Which lines run from the line with "Agenda of an" through the line with "6.0 CLOSED SESSION OF THE MEETING" in the entries below? Print them exactly, both ends included, and nothing more.
== GIVEN DATA
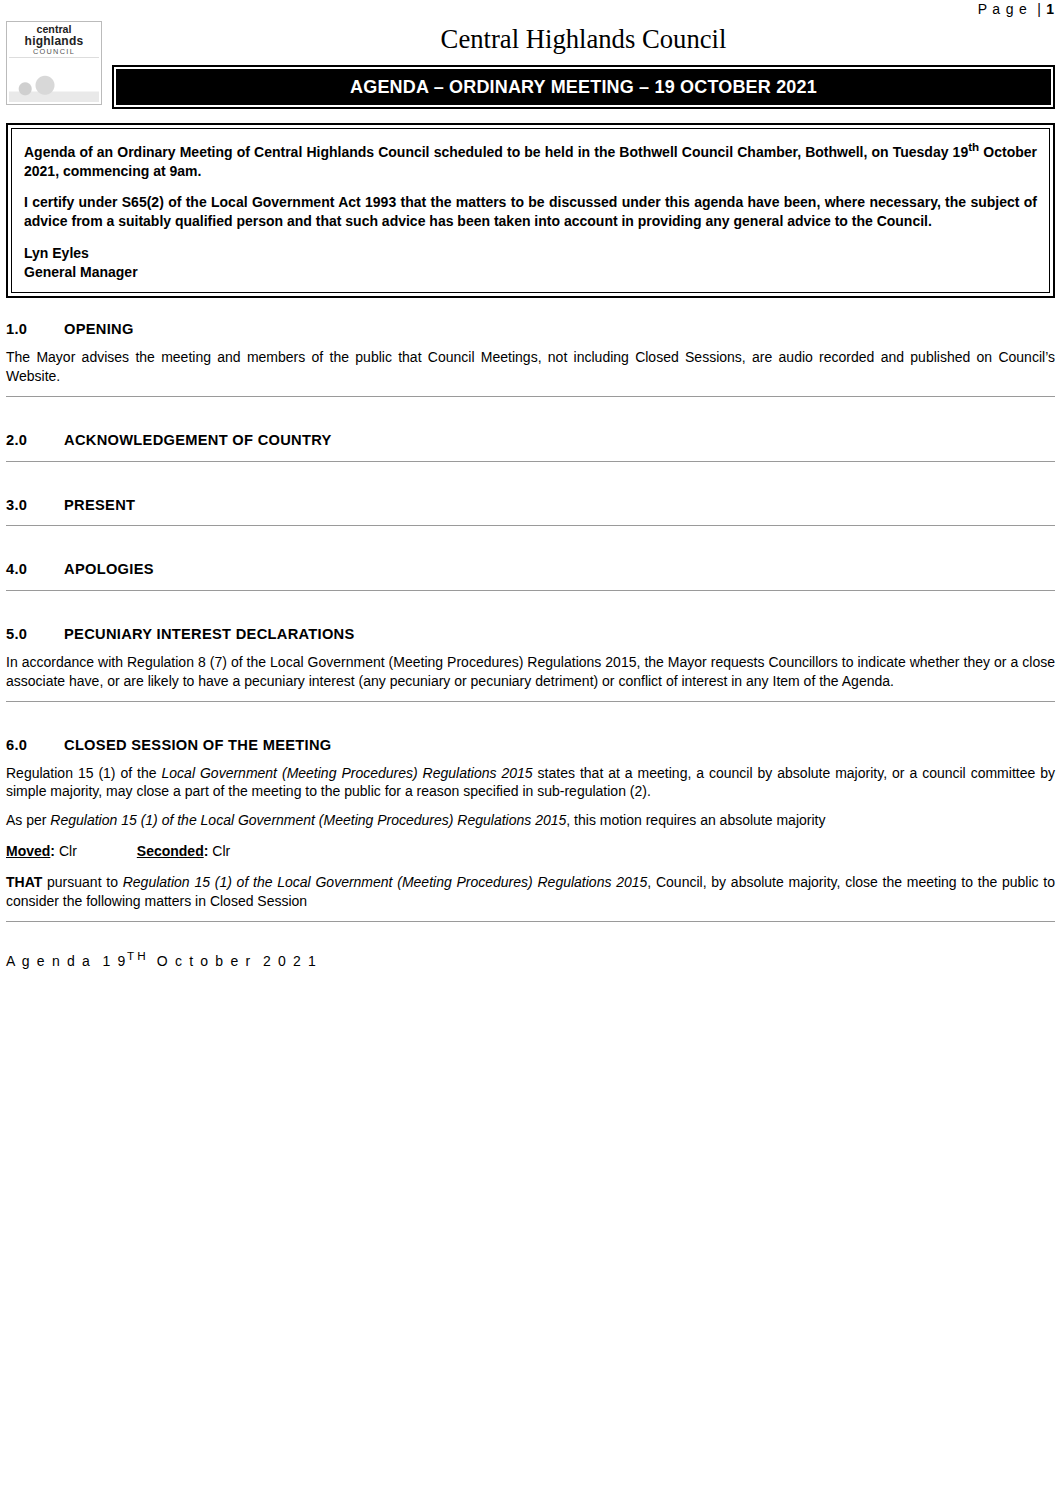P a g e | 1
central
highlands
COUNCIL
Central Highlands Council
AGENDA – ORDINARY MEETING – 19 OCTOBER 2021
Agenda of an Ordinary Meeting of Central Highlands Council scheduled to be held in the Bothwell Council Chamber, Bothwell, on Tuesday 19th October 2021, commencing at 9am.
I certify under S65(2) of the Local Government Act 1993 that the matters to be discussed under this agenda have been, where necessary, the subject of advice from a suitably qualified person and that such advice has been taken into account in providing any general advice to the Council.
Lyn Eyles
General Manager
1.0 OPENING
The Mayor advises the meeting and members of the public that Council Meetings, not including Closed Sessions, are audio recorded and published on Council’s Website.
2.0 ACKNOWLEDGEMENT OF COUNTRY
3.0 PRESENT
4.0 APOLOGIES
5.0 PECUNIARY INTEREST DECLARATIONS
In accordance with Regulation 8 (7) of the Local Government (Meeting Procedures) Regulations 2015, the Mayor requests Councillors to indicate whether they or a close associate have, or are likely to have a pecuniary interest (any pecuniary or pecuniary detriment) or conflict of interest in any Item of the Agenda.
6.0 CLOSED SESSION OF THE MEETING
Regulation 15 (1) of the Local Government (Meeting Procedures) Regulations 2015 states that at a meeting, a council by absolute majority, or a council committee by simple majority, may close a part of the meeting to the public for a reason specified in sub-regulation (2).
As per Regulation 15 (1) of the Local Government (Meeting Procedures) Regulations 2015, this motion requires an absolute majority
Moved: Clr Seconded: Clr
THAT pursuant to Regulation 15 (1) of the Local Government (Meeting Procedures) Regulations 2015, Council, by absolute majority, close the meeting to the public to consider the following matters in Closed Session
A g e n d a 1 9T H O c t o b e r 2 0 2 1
====
RESULT —
Agenda of an Ordinary Meeting of Central Highlands Council scheduled to be held in the Bothwell Council Chamber, Bothwell, on Tuesday 19th October 2021, commencing at 9am.
I certify under S65(2) of the Local Government Act 1993 that the matters to be discussed under this agenda have been, where necessary, the subject of advice from a suitably qualified person and that such advice has been taken into account in providing any general advice to the Council.
Lyn Eyles
General Manager
1.0 OPENING
The Mayor advises the meeting and members of the public that Council Meetings, not including Closed Sessions, are audio recorded and published on Council’s Website.
2.0 ACKNOWLEDGEMENT OF COUNTRY
3.0 PRESENT
4.0 APOLOGIES
5.0 PECUNIARY INTEREST DECLARATIONS
In accordance with Regulation 8 (7) of the Local Government (Meeting Procedures) Regulations 2015, the Mayor requests Councillors to indicate whether they or a close associate have, or are likely to have a pecuniary interest (any pecuniary or pecuniary detriment) or conflict of interest in any Item of the Agenda.
6.0 CLOSED SESSION OF THE MEETING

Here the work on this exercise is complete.